The title of the first book, which we have recently translated into English, is Tianfang xingli . It was also one of the most important, if not the single most important, text on Islamic teachings in the Chinese language, republished many times in the eighteenth and nineteenth century. Literally, Tianfang xingli means “Nature and Principle in Islam.” “Nature and Principle” refers to Neo-Confucianism, which is often called xingli xue , that is, “the learning about nature and principle,” because of the central role of these two terms in Neo-Confucian thought. With this name Liu Zhi is announcing that he is presenting the intellectual roots of the Islamic tradition in terms of standard Chinese concepts. The topics of the book are precisely the underlying issues of Neo-Confucianism, that is, metaphysics, or the nature of the ultimate reality; cosmology, or the nature of the manifest reality that appears from the Ultimate Reality; and spiritual psychology, or the nature of the human soul and its final perfection, a perfection that is achieved by re-integration into the Ultimate Reality.

The second book of the Liu Zhi’s Trilogy is called Tianfang dianli , “Rules and Proprieties of Islam.” It addresses the basic practices of Islam, that is, the Shariah. It is not a book on jurisprudence, however, because it does not go into the nit-picking details typical of the juridical approach. Rather, it provides an overview of Islamic practices, such as the Five Pillars, and then explains the wisdom underlying them in terms of the quest for human perfection. One of the most prominent of its many topics is the so-called “Five Relationships,” which are fundamental to Confucian spiritual and social thinking and which, in Liu’s understanding, are equally important in the Islamic tradition. In the first, introductory chapter, he spends a good deal of time talking about the common origins of the Islamic and Confucian traditions and the fact that they concur on the necessity of ritual action in conformity with Heaven. For example, he writes,

What is recorded in the books of Islam is no different from what is in the Confucian canon. Observing and practicing the proprieties of Islam is like observing and practicing the teachings of the ancient sages and kings.

The third volume of Liu Zhi’s Trilogy is called Tianfang zhisheng shilu , “The True Record of the Utmost Sage of Islam.” This is a biography of the Prophet that aims to show how he embodied the intellectual and practical teachings set down in the first two books of the Trilogy. As Liu Zhi puts it, the book explains that the Prophet in his very person was “the profound origin of both the teaching and the way.” On the whole, this book is much more accessible than the first two, because it is posed in terms of narratives and tales about the Prophet’s life, with an emphasis on miraculous and wondrous events.

[Part of a data file]

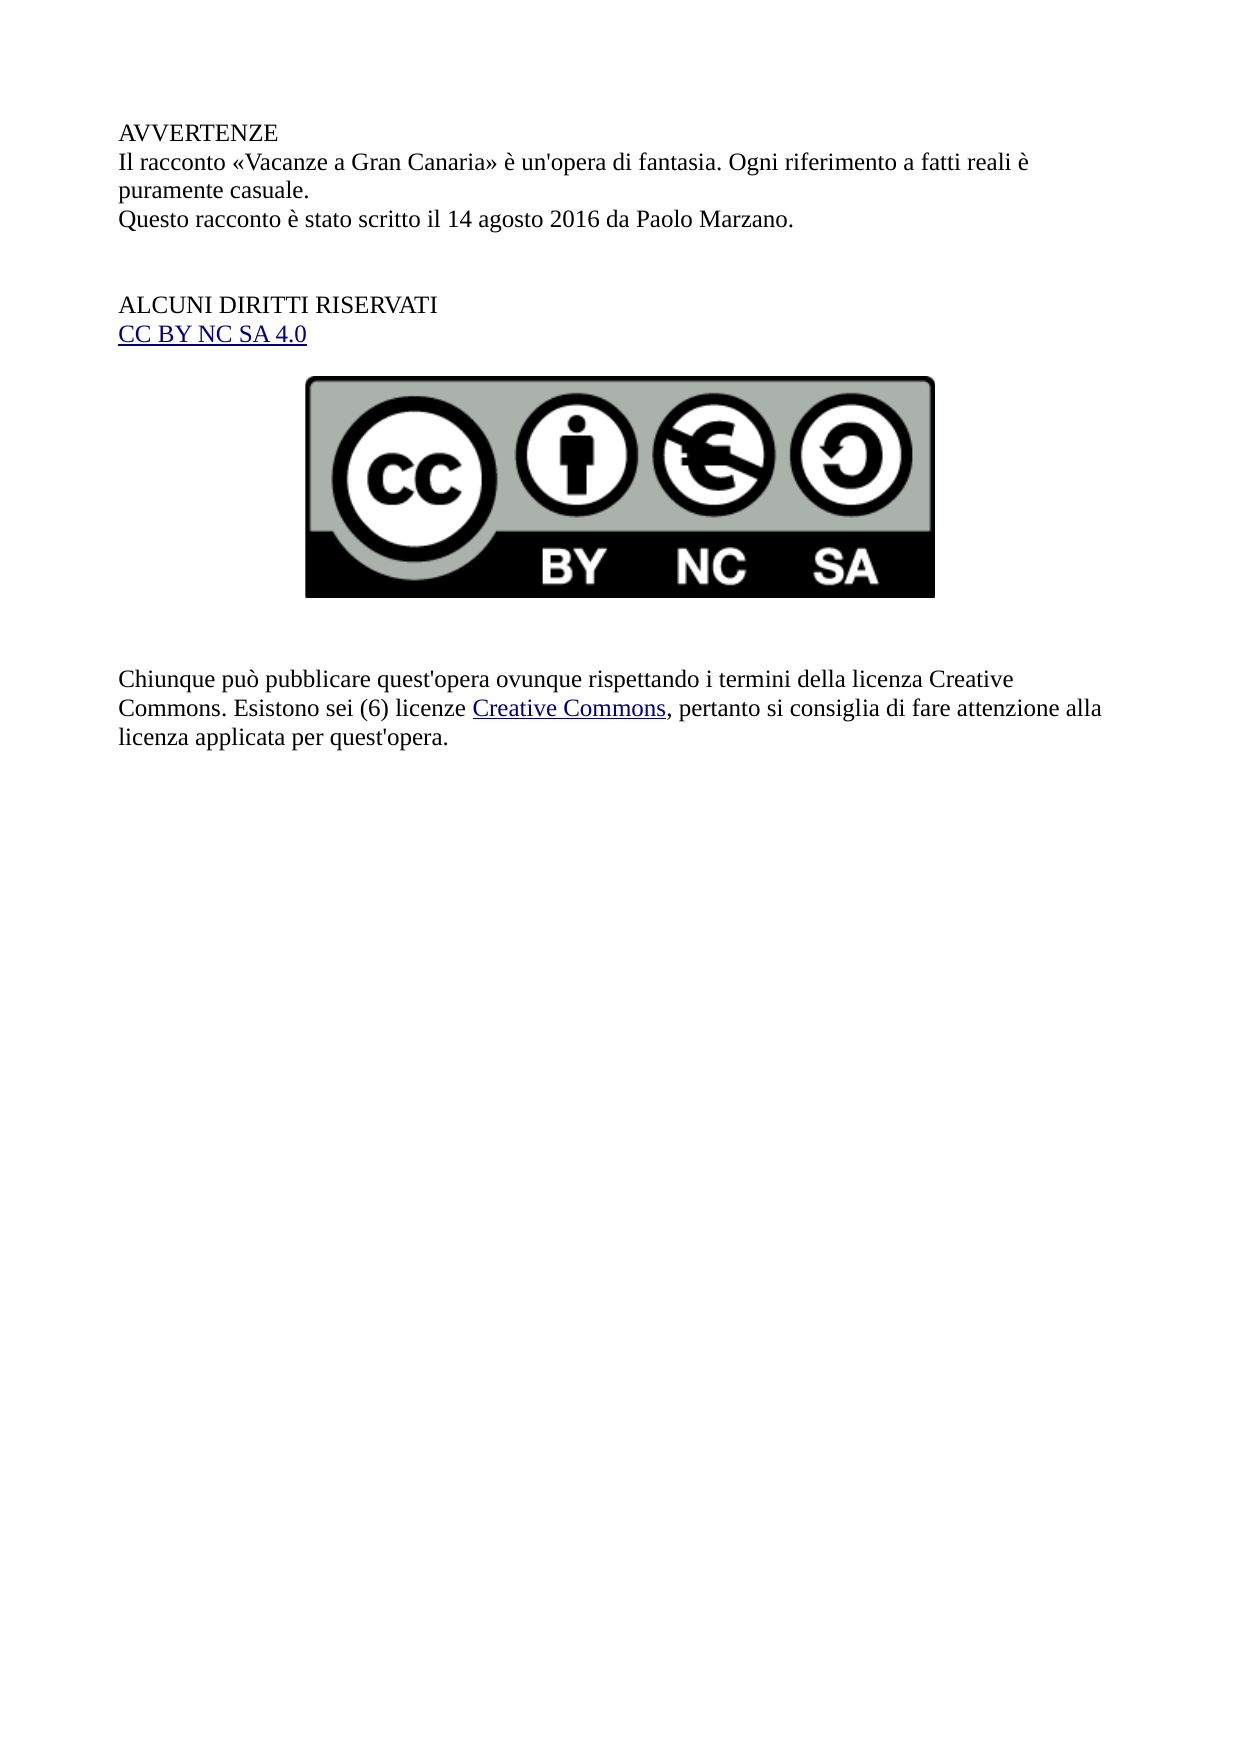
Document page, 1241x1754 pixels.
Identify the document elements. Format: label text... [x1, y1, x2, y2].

text ALCUNI DIRITTI RISERVATI [118, 291, 1122, 319]
text AVVERTENZE [118, 118, 1122, 147]
text Il racconto «Vacanze a Gran Canaria» è un'opera di fantasia. Ogni riferimento a fatti reali è puramente casuale. [118, 147, 1122, 204]
text Questo racconto è stato scritto il 14 agosto 2016 da Paolo Marzano. [118, 204, 1122, 233]
picture [305, 376, 935, 598]
text CC BY NC SA 4.0 [118, 319, 1122, 348]
text Chiunque può pubblicare quest'opera ovunque rispettando i termini della licenza Creative Commons. Esistono sei (6) licenze Creative Commons, pertanto si consiglia di fare attenzione alla licenza applicata per quest'opera. [118, 664, 1122, 751]
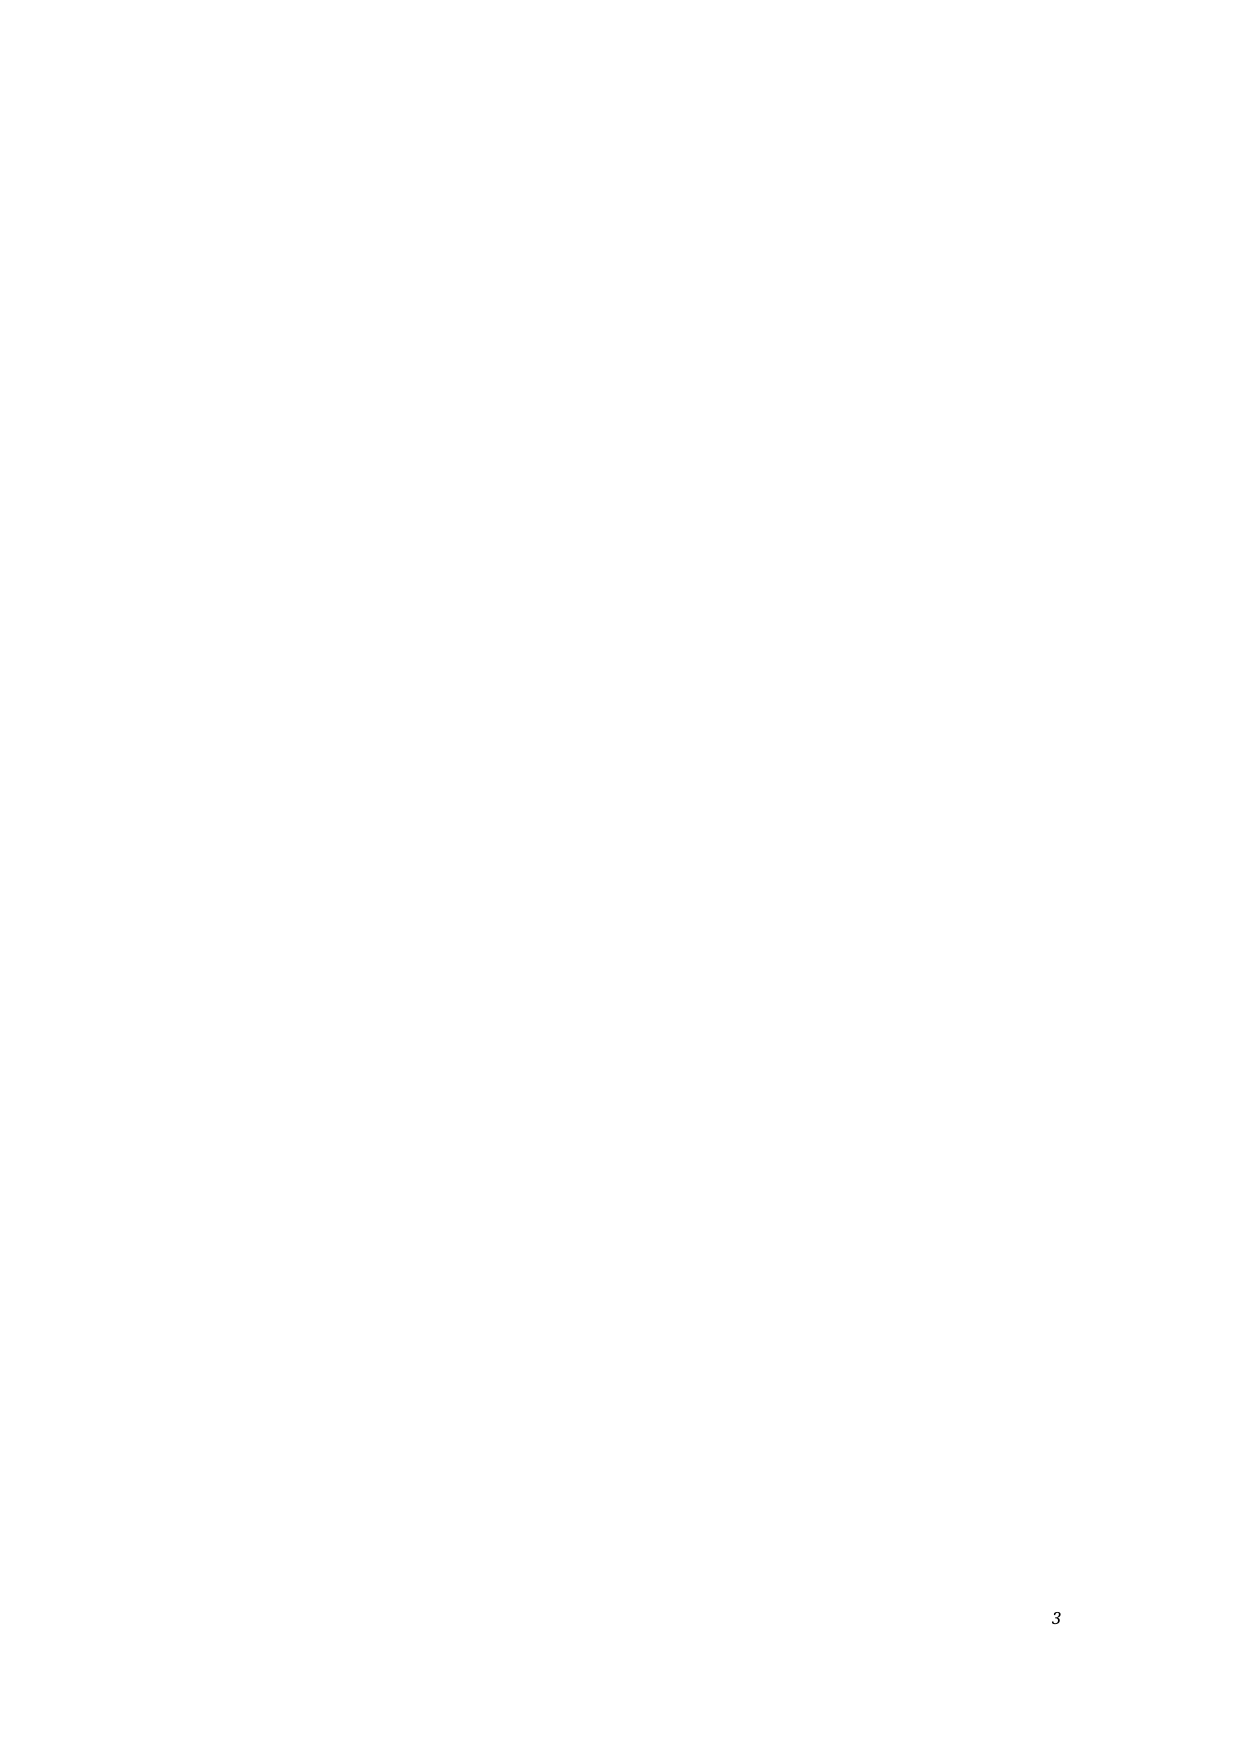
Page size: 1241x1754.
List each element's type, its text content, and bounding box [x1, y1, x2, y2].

text Ronaldo Camargo [177, 74, 1063, 105]
text Rennys Aguiar [177, 131, 1063, 162]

» **SHORT EXERCISE 1**: Rewrite the passage on Liu Zhi's Trilogy from "The third volume" to "and wondrous events.", putting "life story" in place of "biography".
» **SHORT EXERCISE 2**: According to the passage on Liu Zhi's Trilogy, what does the title Tianfang xingli literally mean?

» **COMPLETE ANSWER 1**:
The third volume of Liu Zhi’s Trilogy is called Tianfang zhisheng shilu , “The True Record of the Utmost Sage of Islam.” This is a life story of the Prophet that aims to show how he embodied the intellectual and practical teachings set down in the first two books of the Trilogy. As Liu Zhi puts it, the book explains that the Prophet in his very person was “the profound origin of both the teaching and the way.” On the whole, this book is much more accessible than the first two, because it is posed in terms of narratives and tales about the Prophet’s life, with an emphasis on miraculous and wondrous events.

» **COMPLETE ANSWER 2**: "Nature and Principle in Islam."